Bocholt

Das BBV trauert um Volker Morgenbrod

Langjähriger Redaktionsleiter ist im Alter von 66 Jahren verstorben

Samstag, 26. November 2022 - 09:00 Uhr

von Ludwig van der Linde

Bocholt - Volker Morgenbrod, langjähriger Redaktionsleiter unserer Zeitung, ist im Alter von 66 Jahren verstorben. Seine Texte wurden geschätzt, aber auch gefürchtet. Ein Nachruf.

© Sven Betz

Volker Morgenbrod

Fast 30 Jahre, von 1990 bis 2018, leitete Volker Morgenbrod die Redaktion des Bocholter-Borkener Volksblattes. Bei vielen Politikern und Führungskräften in den Verwaltungen waren seine exzellent recherchierten Artikel und seine messerscharfen Kommentare gefürchtet. Denn Volker Morgenbrod war ein Mensch, der die Aufgabe des Journalismus als Wächter, als vierte Gewalt im Staat, ungemein ernst nahm. In der vergangenen Woche ist der Vollblut-Journalist nach langer, schwerer Krankheit im Alter von 66 Jahren verstorben.

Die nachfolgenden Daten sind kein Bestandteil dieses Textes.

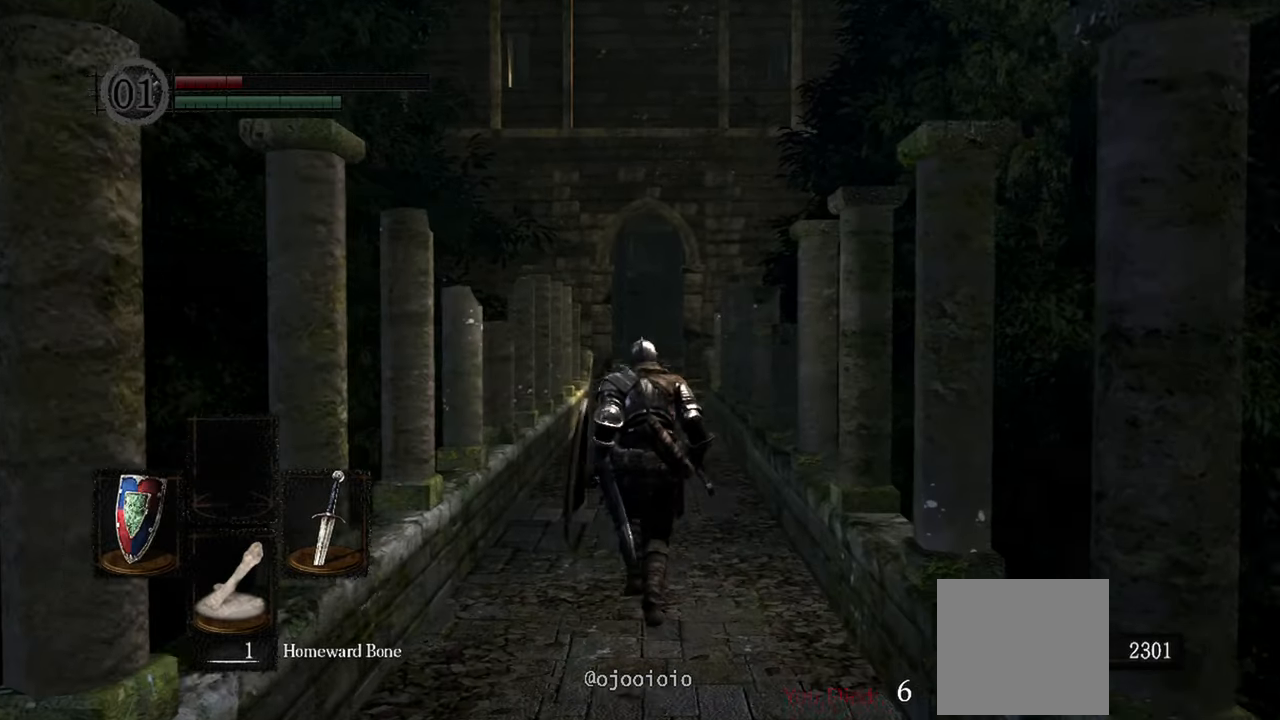
{"buttons": [], "left_stick": "up", "right_stick": "center", "events": []}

Das Interesse für Journalismus war Volker Morgenbrod, der in Weinheim (Baden-Württemberg) geboren wurde, quasi in die Wiege gelegt worden, denn auch sein Vater übte diesen Beruf aus. Nach dem Abitur am Humboldt-Gymnasium in Düsseldorf absolvierte er Ende der 1970er-Jahre ein Volontariat bei der Kölnischen Rundschau. Nach Redakteursstellen in Gummersbach und Waldbröl wurde er am 1. April 1988 Leitender Redakteur der Zeitung in Itzehoe. Von dort holte ihn der damalige und 2016 verstorbene Verleger Rolf Terheyden 1990 als Redaktionsleiter zum Bocholter-Borkener Volksblatt.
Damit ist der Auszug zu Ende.